(Extracted page text data)
►
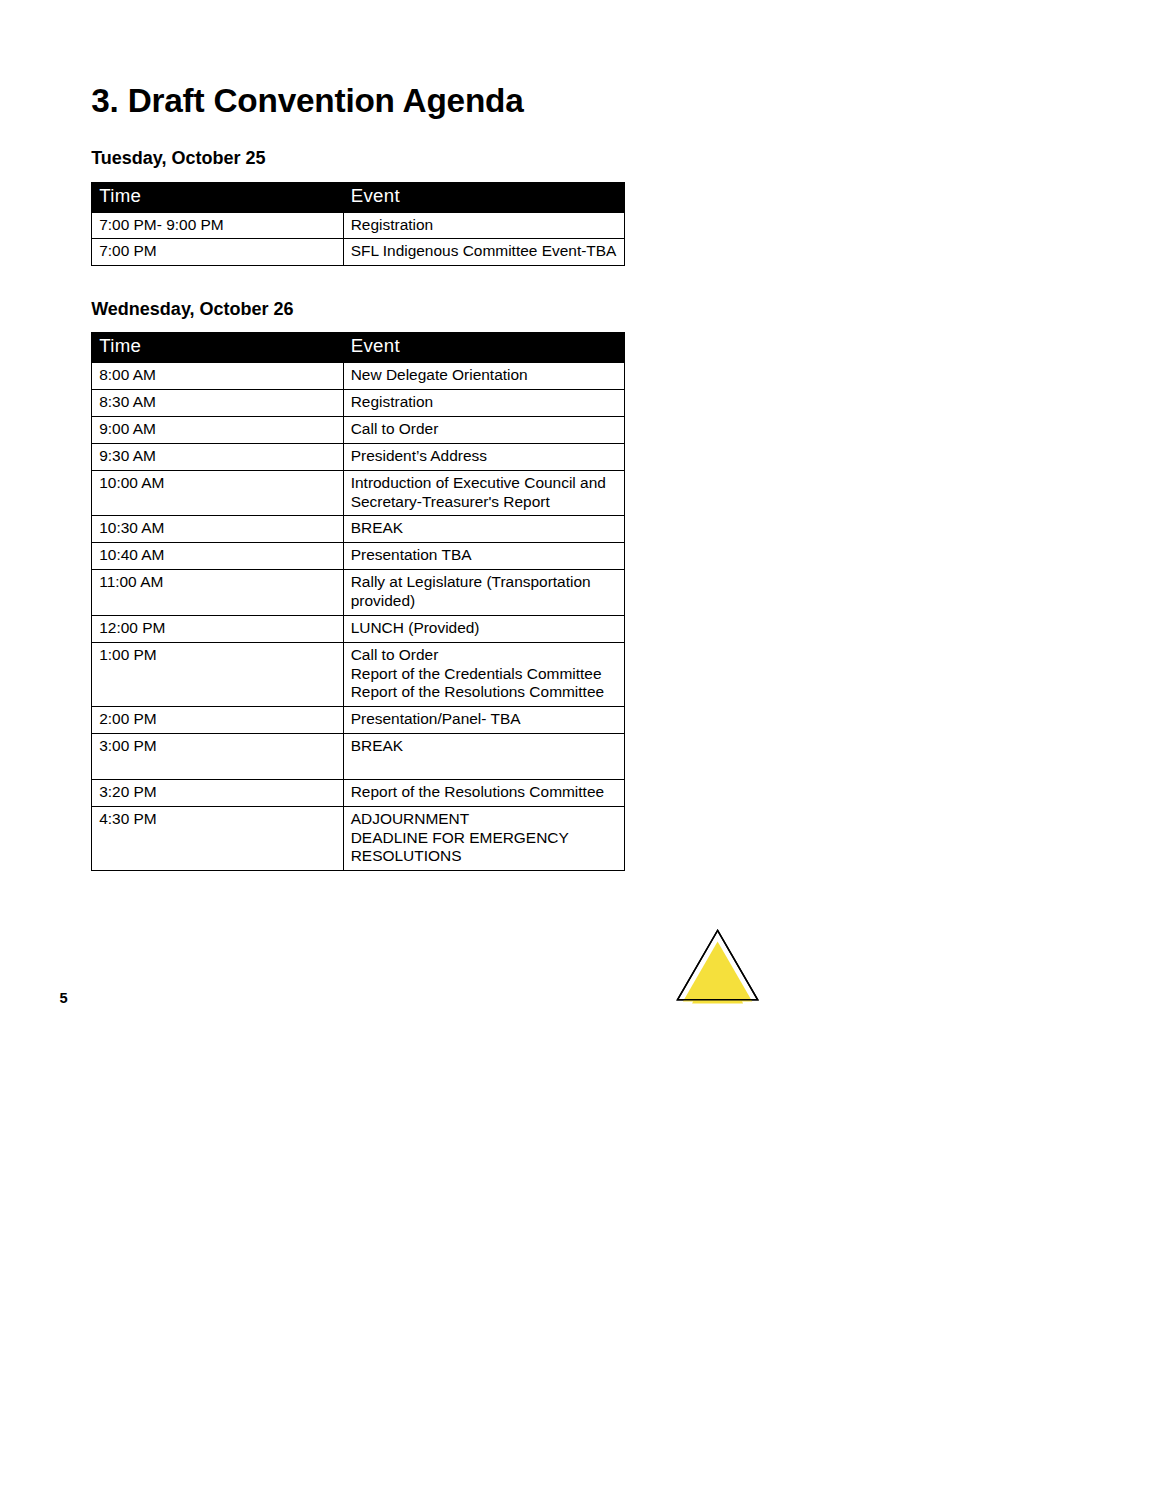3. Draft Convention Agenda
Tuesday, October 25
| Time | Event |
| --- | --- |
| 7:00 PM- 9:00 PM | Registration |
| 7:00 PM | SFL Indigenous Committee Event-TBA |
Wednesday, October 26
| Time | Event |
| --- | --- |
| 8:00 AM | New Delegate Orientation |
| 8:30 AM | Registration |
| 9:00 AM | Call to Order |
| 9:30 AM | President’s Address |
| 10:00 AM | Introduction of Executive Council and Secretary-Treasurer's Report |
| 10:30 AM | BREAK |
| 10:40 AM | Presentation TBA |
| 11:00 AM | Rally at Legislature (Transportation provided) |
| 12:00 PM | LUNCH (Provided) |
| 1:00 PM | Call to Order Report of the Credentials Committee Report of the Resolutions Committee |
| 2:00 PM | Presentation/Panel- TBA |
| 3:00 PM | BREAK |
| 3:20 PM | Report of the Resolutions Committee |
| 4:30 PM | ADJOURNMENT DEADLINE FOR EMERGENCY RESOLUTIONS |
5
◄
_WORK REQUEST_:
Give the lines again exactly, starting where the entries begin and stopping once the line with "President’s Address |" is included; pictures are not copied.

_SOLUTION TO THE PROBLEM_:
3. Draft Convention Agenda
Tuesday, October 25
| Time | Event |
| --- | --- |
| 7:00 PM- 9:00 PM | Registration |
| 7:00 PM | SFL Indigenous Committee Event-TBA |
Wednesday, October 26
| Time | Event |
| --- | --- |
| 8:00 AM | New Delegate Orientation |
| 8:30 AM | Registration |
| 9:00 AM | Call to Order |
| 9:30 AM | President’s Address |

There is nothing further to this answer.